The NFA suppose to buy palay from the farmers at a lower cost. But because the NFA corruption. The farmers chose to sell it to the private rice traders who in turn stock pile the rice into their bodegas and sell it at higher price. This turn into an artificial rice crisis like in 1990’s when the Chinese rice cartel hoarded rice in the bodegas in Binondo.

NFA was mandated to help the Filipino farmers by buying palay and other grain products like corn, mongo and beans at lower prices. It has an allocation of P 43 million ($ 1 B) a year to alliviate the farmers plight. But still the food crisis becomes worse every year.

The Philippines used to be self-sufficient in rice and other agricultural product. The Philippines used to be the envy of other Asian countries when it come to agriculture.

The Philippines in the first place is a rice eating nation. The Filipinos consume 33,000 tons of rice per day. The International Rice Research Institute (IRRI) was based in the Philippines and helped other Asian countries become self-sufficient. Now the Philippines is Asia’s waste basket.

The Senate President studies shows that the equivalent of 1.494 million metric tons, or 1.494 billion kilos, of rice was wasted in 2006, when national palay harvest only reached 15.327 million metric tons.

Because an average Filipino consumes 118.7 kilos of rice annually, the rice lost would have been able to meet the rice needs of Metro Manila for one year.

Pesante-USA also pointed out that the country is also paying a high price for neglecting palay post-harvest technology. It is a well known fact that the value of such rice losses amounted to a staggering P37.3 billion, based on the prevailing P25 per kilo price of the national staple.

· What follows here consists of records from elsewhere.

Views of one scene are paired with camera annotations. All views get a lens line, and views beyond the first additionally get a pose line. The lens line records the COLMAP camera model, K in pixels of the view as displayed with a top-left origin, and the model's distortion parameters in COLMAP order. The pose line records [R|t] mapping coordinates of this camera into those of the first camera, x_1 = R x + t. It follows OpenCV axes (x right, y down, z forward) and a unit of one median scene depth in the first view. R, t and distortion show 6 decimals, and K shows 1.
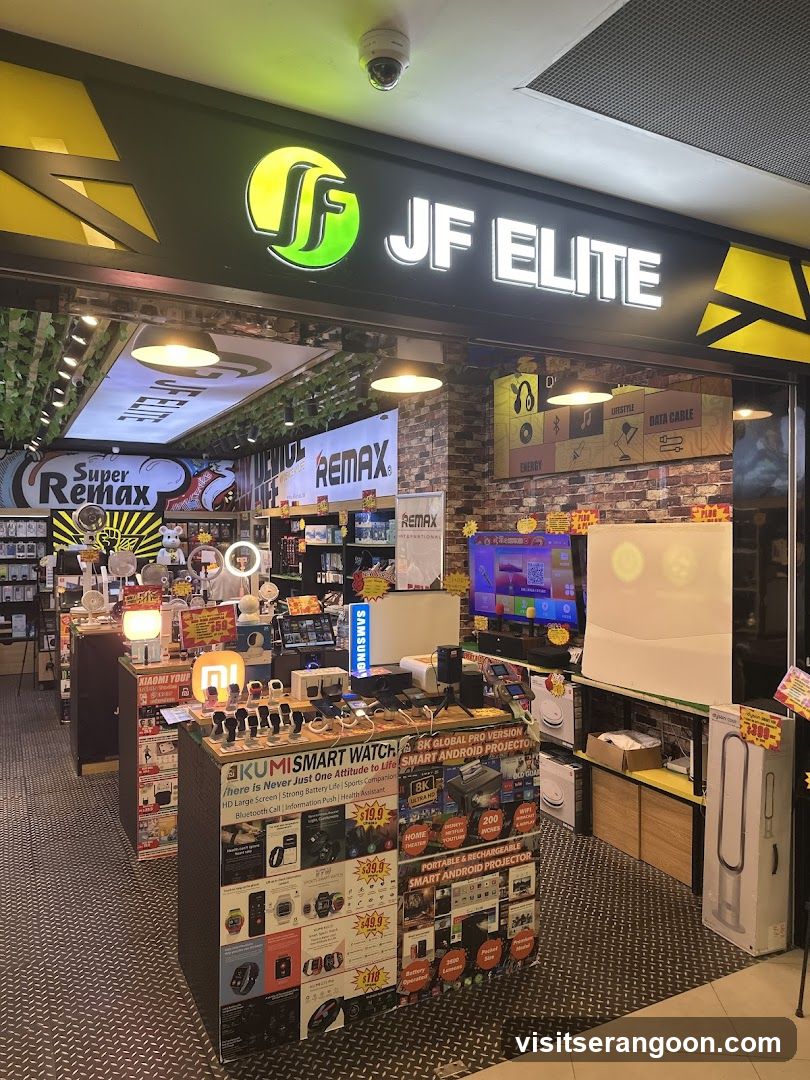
lens RADIAL K [[776.5, 0, 405.0], [0, 776.5, 540.0], [0, 0, 1]] dist [-0.001268, -0.000605]
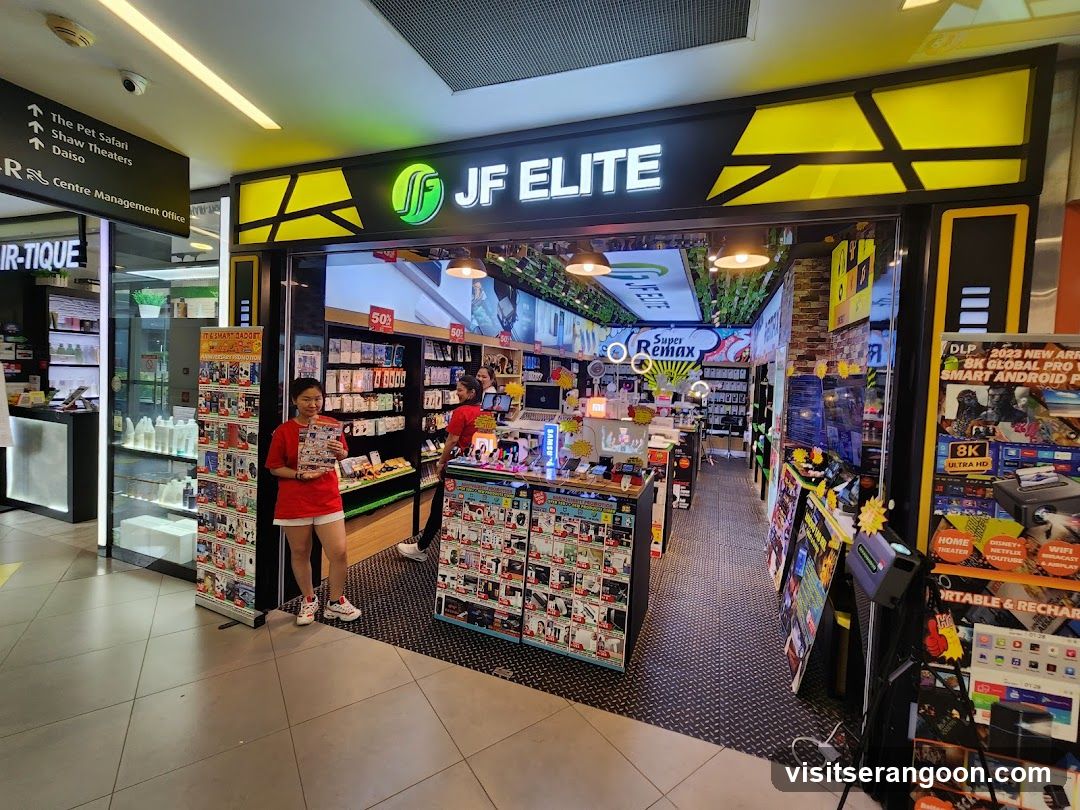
lens RADIAL K [[447.6, 0, 514.1], [0, 447.6, 403.2], [0, 0, 1]] dist [-0.008729, 0.000137]
pose [[0.658515, 0.083017, -0.747975, 0.718650], [-0.047308, 0.996498, 0.068949, 0.026913], [0.751080, -0.010019, 0.660136, 0.290914]]
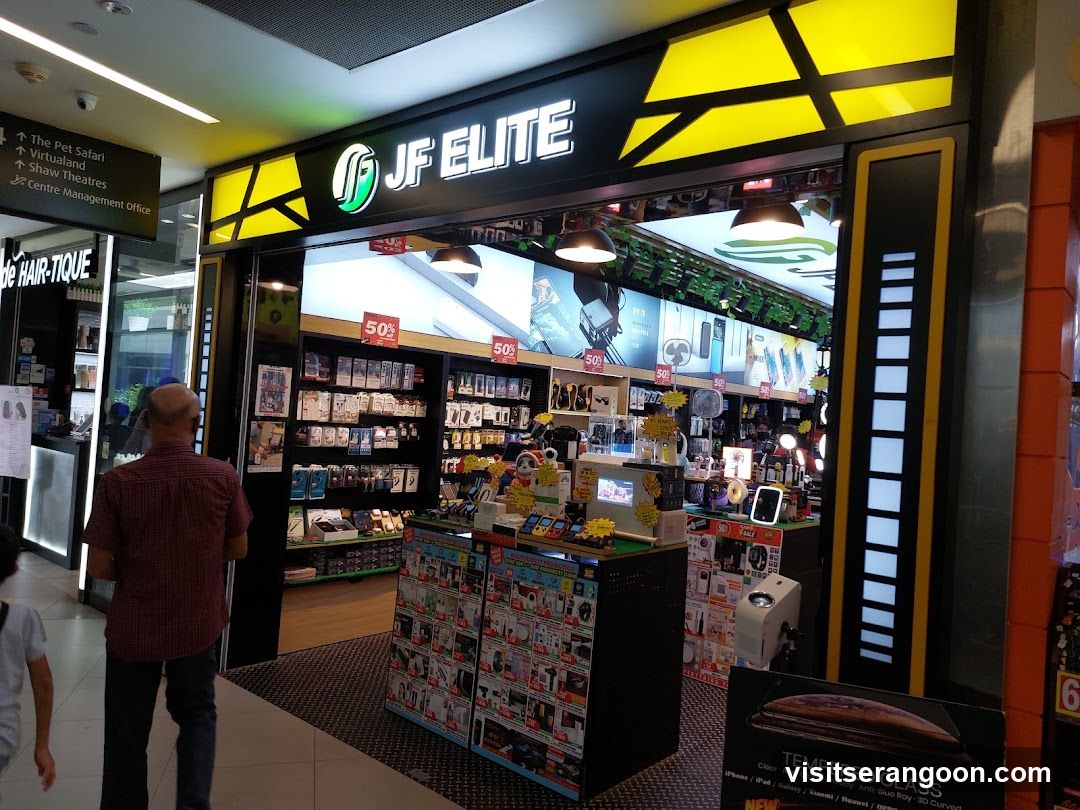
lens RADIAL K [[776.5, 0, 540.0], [0, 776.5, 405.0], [0, 0, 1]] dist [-0.001268, -0.000605]
pose [[0.371248, 0.032271, -0.927973, 1.220842], [-0.040068, 0.999022, 0.018712, 0.025897], [0.927669, 0.030235, 0.372178, 0.548366]]
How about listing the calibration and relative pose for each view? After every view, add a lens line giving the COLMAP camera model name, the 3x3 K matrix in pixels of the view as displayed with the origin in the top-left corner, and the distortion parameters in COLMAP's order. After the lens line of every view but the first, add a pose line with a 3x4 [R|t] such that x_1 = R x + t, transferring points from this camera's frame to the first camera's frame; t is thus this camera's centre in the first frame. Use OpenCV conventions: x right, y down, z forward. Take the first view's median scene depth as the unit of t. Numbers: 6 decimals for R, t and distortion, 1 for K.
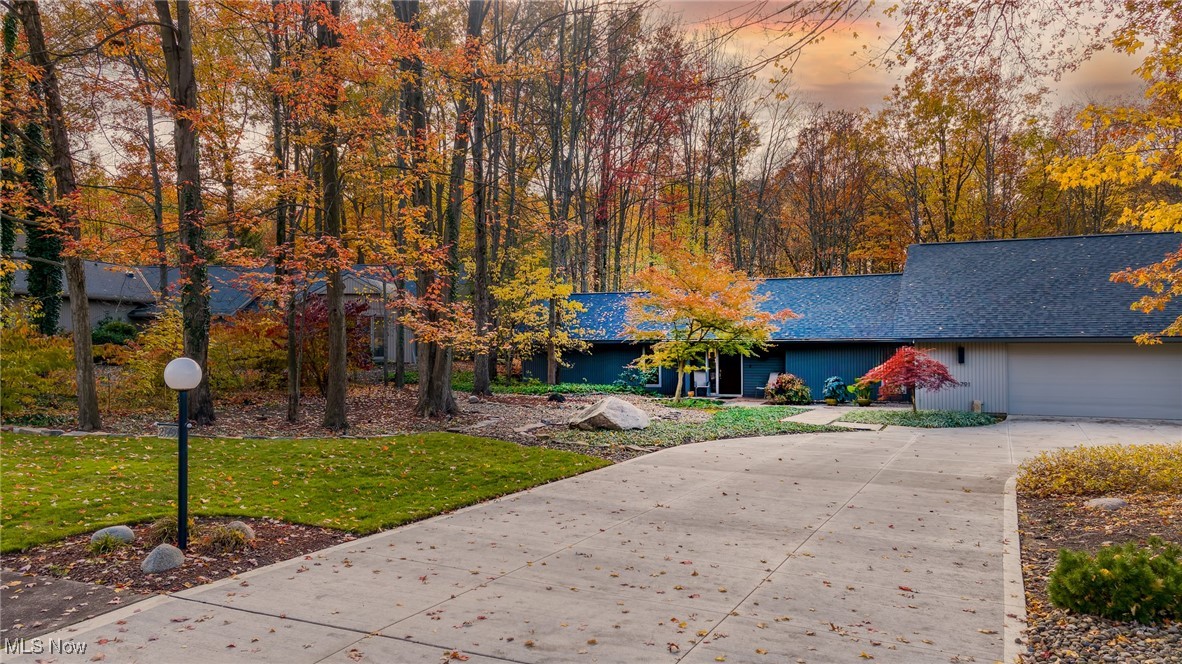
lens RADIAL K [[835.2, 0, 589.7], [0, 835.2, 336.5], [0, 0, 1]] dist [-0.001042, 0.000165]
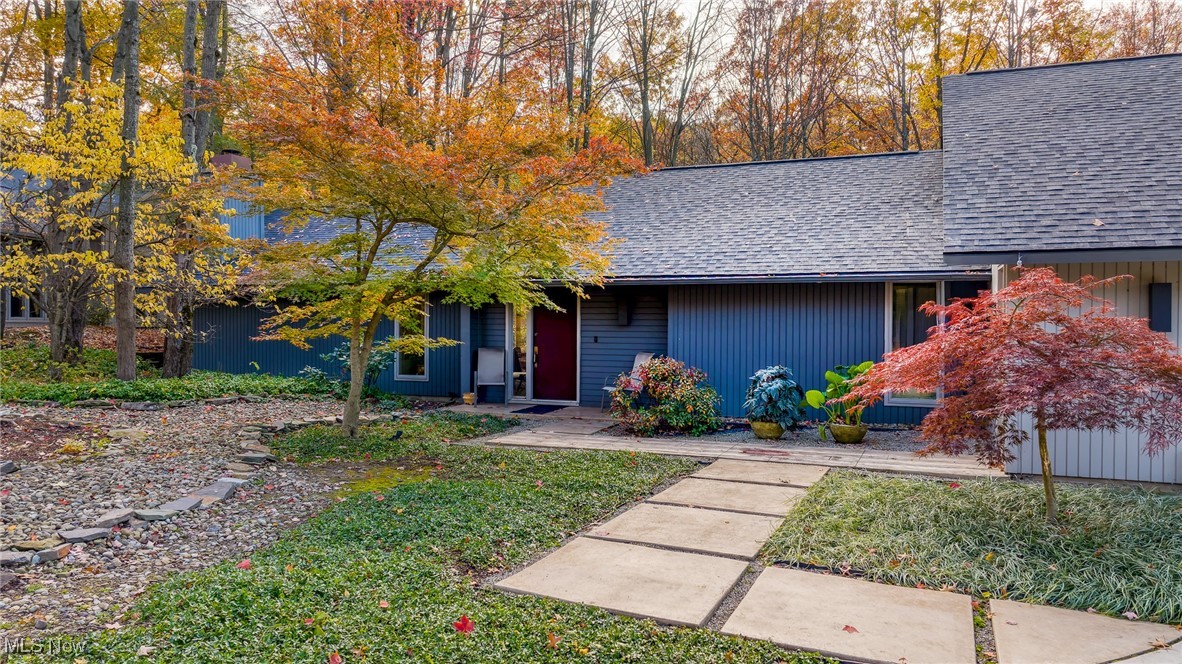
lens RADIAL K [[835.2, 0, 592.0], [0, 835.2, 329.3], [0, 0, 1]] dist [-0.001042, 0.000165]
pose [[0.998450, 0.009123, 0.054896, 0.180734], [-0.010193, 0.999763, 0.019240, 0.023288], [-0.054707, -0.019770, 0.998307, 0.595954]]
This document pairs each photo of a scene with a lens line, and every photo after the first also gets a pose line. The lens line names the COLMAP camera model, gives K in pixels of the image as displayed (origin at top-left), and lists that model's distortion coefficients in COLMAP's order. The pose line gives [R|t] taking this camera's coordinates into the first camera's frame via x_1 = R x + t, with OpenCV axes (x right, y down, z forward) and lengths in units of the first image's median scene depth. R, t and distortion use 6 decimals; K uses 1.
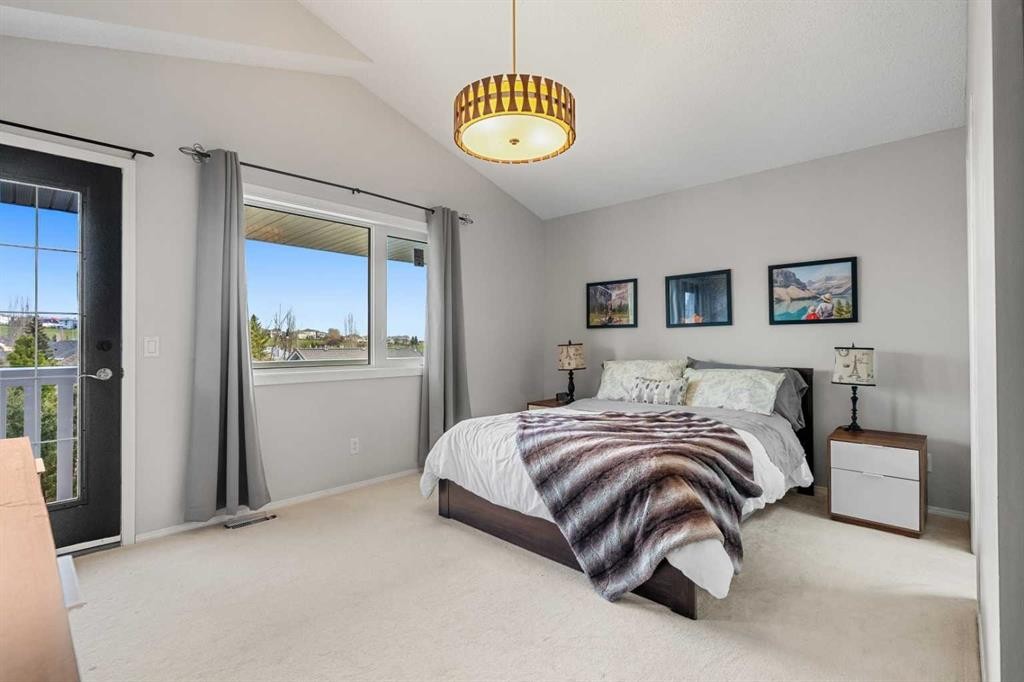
lens RADIAL K [[474.8, 0, 511.8], [0, 474.8, 338.3], [0, 0, 1]] dist [0.000755, 0.000067]
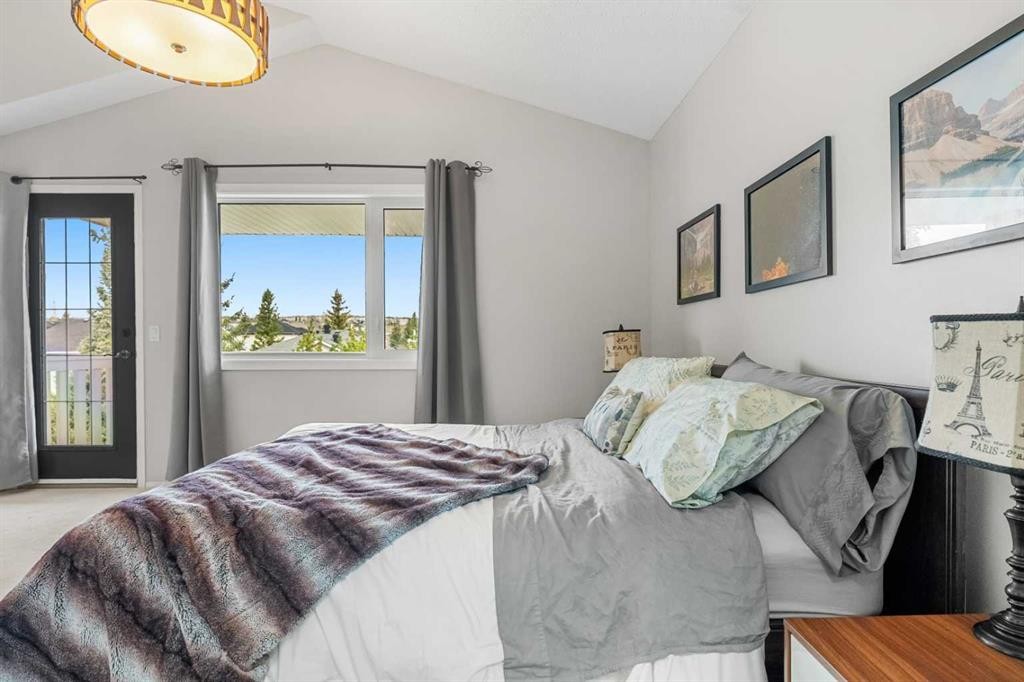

Pesante also scored the fact that the 2008 national budget allocated a measly” P336 million for post-harvest facilities, which is less than 1 percent of our projected rice import bill this year.

Chronic Political and Rice Crisis- Real

That is why we have chronic rice crisis. The first experienced by the Filipinos was during the Diosdado Macapagal presidency in 1964. That was the first rice crisis that the Philippines experienced after the second world war. She is the father of the present president Gloria Macapagal-Arroyo.

People believed that that the rice crisis of 1964 was worst than the Japanese times when the Japanese invaders confiscated Philippine rice to fed to the Japanese in the mainland.. That is why Marcos won the elections of 1965 because of the rice crisis.

In 1973 during the Marcos dictatorship there was a rice crisis and the people were supported by the corn harvest. This was due to the privatization of the irrigation system by the Marcos fascist regime all over the nation. The farmers reacted by not planting rice during the plating season to avoid payment for irrigation that themselves built but the government privatized.

In the 1990’s the rice crisis became a political crisis but the Aquino regime solved it also by importation and cracking down on the Binondo rice cartel.

Will the present rice crisis unmake the Arroyo presidency ? Will it explode into a political crisis or just another Arroyo’s tactic of brinkmanship.

Let us all watch and observe how the different forces meet this challenge.